In the late 90s Singer invested in a new production company which was intended to create stories for gay teens and young adults. The venture was led by Marc Collins-Rector and his boyfriend Chad Shackley who owned a mansion in Encino, dubbed the M&C Estate, which became the site of infamous pool parties. Singer attended these parties and met some of the teen boys that Collins-Rector was bringing into the house.
Andy began taking all-expenses-paid trips to visit Collins-Rector. One night Andy, now 15, got to talking with Singer, who led him away from the other men in the living room of the Benedict Canyon mansion and up a flight of stairs. “First room on the right, top of the stairs,” Andy says definitively, as if making the walk all over again. (His description of the mansion matches its layout, based on photos that were posted online when it was for sale.) Inside was a waterbed. He says he and Singer had talked about what grade he was in. “Bryan knew I was 15,” he says. Singer would have been about 31.
As Andy tells it, he and Singer weren’t alone in the bedroom. Singer had brought along Brad Renfro—the star of Apt Pupil, who was now 15. (According to two sources, Singer sometimes referred to Renfro as his boyfriend.) Renfro sat sheepishly next to the waterbed, looking unsure of what to do while Singer and Andy fooled around. Clothes came off, but Renfro didn’t move. “I remember wanting Brad to join in,” Andy says. “I don’t think Brad was gay, or even bi. I think he was going with the flow. We talked about it. Like me, he looked around at all of the things these guys had, all of the money. Maybe he thought the guys were going to do things for him.” (Renfro died of a drug overdose in 2008, at the age of 25.)

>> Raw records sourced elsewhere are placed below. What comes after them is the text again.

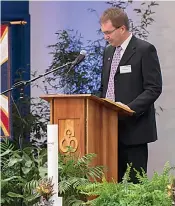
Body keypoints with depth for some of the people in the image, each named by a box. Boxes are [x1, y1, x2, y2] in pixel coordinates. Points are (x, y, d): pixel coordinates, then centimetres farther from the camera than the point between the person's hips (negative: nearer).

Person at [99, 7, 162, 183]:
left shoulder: (145, 50, -6)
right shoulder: (108, 51, 17)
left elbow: (154, 88, -11)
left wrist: (129, 108, -21)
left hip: (133, 127, -7)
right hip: (112, 127, 7)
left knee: (135, 181, -4)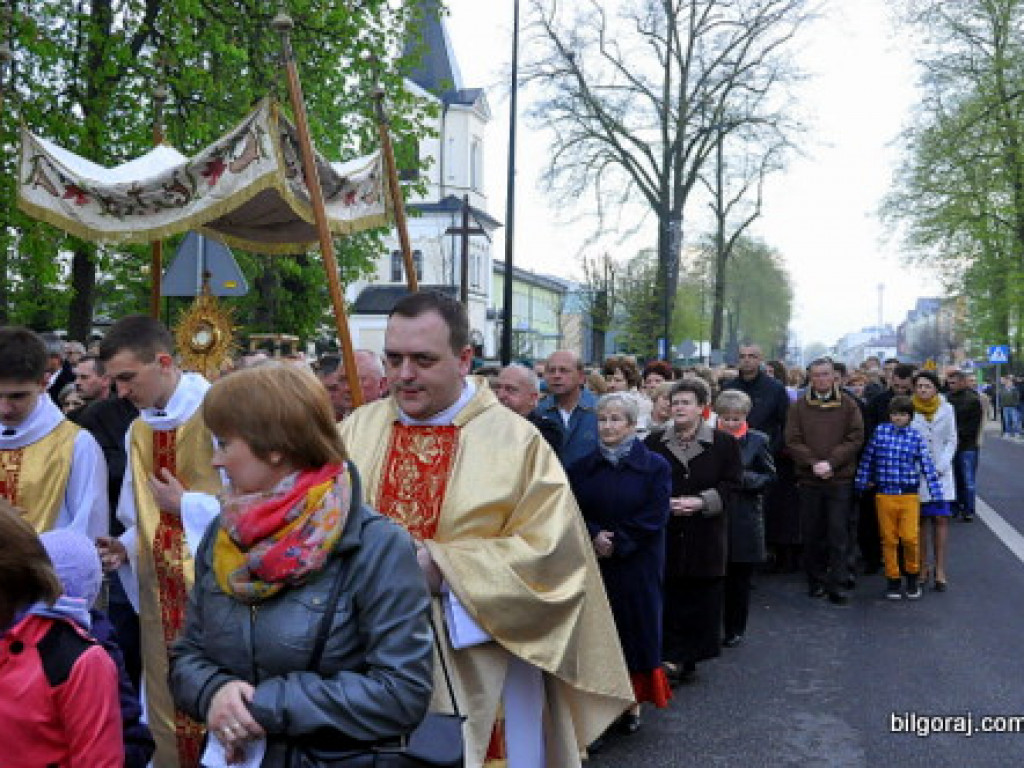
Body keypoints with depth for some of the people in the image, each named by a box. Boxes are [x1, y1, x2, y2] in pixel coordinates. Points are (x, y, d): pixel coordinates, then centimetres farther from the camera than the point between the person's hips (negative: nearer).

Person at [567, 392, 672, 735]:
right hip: (592, 565, 2)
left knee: (635, 629, 5)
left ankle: (633, 703, 17)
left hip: (636, 568, -2)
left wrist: (616, 544, -13)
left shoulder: (655, 466, -3)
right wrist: (594, 536, -15)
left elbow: (653, 518, -9)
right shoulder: (583, 468, 6)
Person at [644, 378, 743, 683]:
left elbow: (731, 484, -1)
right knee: (668, 597, -1)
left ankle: (687, 656, 11)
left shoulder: (724, 443, 3)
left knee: (701, 599, 1)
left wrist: (700, 502, -13)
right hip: (664, 534, 1)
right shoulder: (654, 442, 7)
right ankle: (672, 656, 6)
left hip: (706, 536, -1)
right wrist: (663, 503, -11)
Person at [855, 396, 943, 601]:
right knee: (889, 539, 6)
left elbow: (927, 465, 0)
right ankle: (893, 580, 18)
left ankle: (912, 576, 16)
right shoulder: (880, 432, 2)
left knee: (910, 538, -7)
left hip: (909, 495, -1)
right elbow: (867, 459, 9)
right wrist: (860, 483, 11)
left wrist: (936, 493, -3)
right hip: (884, 494, 1)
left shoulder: (916, 436, 1)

Andy turned to prostitution before he had finished high school, became addicted to drugs, did porn films and says he begged Singer for money on a couple of occasions to feed his Meth habit. He now works a basic job outside of LA and seems to have put his life back together.
In 2000, Marc Collins-Rector was indicted for transporting minors across state lines for sex. He fled the country but was eventually arrested in Spain where he was found to be in possession of thousands of child porn images. He spent a year in jail in Spain and was extradited back to the U.S. where he pleaded guilty to transporting minors for sex. He is now a registered sex-offender.

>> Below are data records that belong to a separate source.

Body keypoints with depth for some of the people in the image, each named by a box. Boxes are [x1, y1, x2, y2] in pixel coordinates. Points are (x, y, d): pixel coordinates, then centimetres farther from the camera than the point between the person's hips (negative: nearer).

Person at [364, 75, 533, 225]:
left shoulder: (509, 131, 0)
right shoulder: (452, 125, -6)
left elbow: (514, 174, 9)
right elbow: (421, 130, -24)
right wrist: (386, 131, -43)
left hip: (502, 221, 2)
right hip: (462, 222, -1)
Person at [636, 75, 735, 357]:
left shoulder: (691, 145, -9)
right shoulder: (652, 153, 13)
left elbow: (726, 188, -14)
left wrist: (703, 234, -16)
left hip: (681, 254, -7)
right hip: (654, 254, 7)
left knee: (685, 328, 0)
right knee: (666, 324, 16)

Bryan Singer has denied all of the accusations. He released a brief statement today in response to the Atlantic story which accuses the authors (there are two) of producing a “homophobic smear piece.”

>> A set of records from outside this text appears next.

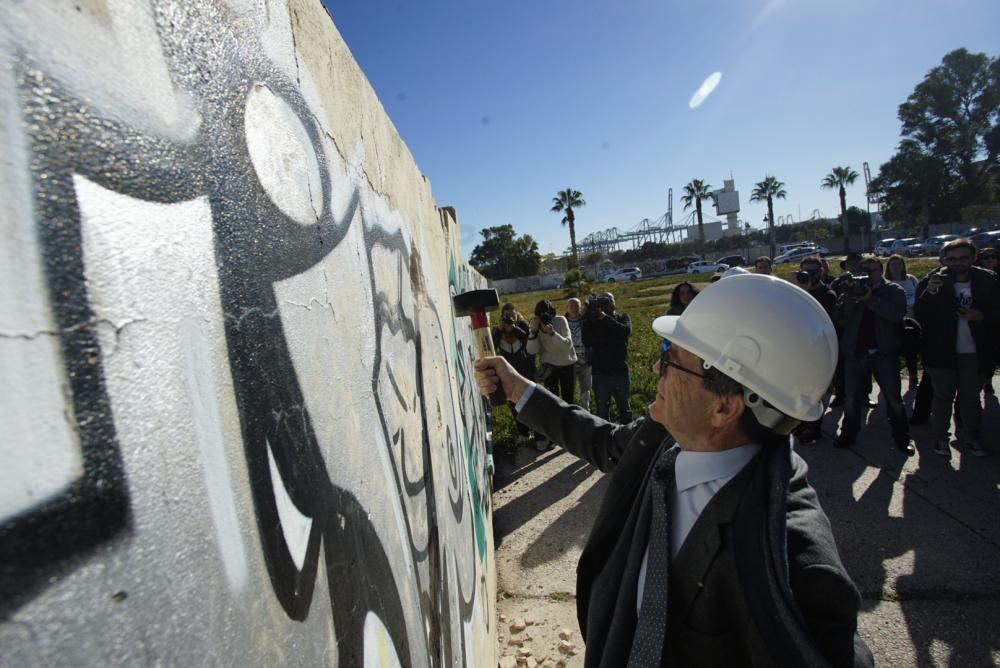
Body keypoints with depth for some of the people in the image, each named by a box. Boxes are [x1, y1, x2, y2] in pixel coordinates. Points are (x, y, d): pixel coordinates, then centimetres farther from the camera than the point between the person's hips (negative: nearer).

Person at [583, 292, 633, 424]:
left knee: (625, 410, 12)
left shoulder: (623, 318, 6)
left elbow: (627, 331, -17)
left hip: (621, 371, 1)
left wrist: (605, 318, -23)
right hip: (600, 372, 0)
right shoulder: (593, 321, 3)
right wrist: (590, 317, -18)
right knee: (602, 411, 8)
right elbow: (586, 342, -14)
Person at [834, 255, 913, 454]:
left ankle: (902, 438, 18)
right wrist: (851, 298, -19)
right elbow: (840, 318, -5)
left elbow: (897, 314, -16)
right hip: (855, 352, 2)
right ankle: (848, 434, 21)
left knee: (894, 398, 6)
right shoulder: (850, 289, 7)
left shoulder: (893, 290, 3)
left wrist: (869, 299, -20)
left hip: (884, 351, -1)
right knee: (851, 398, 9)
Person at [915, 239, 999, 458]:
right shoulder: (932, 282, -8)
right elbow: (920, 316, -16)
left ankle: (973, 438, 28)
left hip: (975, 353, 2)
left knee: (971, 397, 15)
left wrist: (981, 316, -16)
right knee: (943, 396, 9)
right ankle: (940, 438, 20)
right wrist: (930, 293, -30)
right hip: (942, 352, -2)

2. Bryan Singer’s statement in response to the Atlantic investigation. pic.twitter.com/kx98H6lAcG
— Yashar Ali (@yashar) January 23, 2019
I don’t really see how the piece is homophobic. It describes situations which would be just as illegal and troubling if Singer were straight and the people involved had been teen girls. Even some of the teens who considered the sex consensual at the time have come to feel they were taken advantage of by the much older director. For instance, Eric claims he slept with Singer at the M & C Estate when he was 17 and Singer was 31 years old. Their relationship continued on and off for about five years. Singer eventually helped him get a job in Hollywood and today’s he’s a production executive. But he tells the Atlantic he has also spent years in therapy going over his time at the house parties. “I never want people to think of me as a victim, so I always put up the front of ‘I’m good. I was in charge.’ But I spent a decade in therapy trying to figure out if what happened was bad or not bad. And if it was bad, was it my fault? What I’ve decided is that adults are supposed to look out for kids.”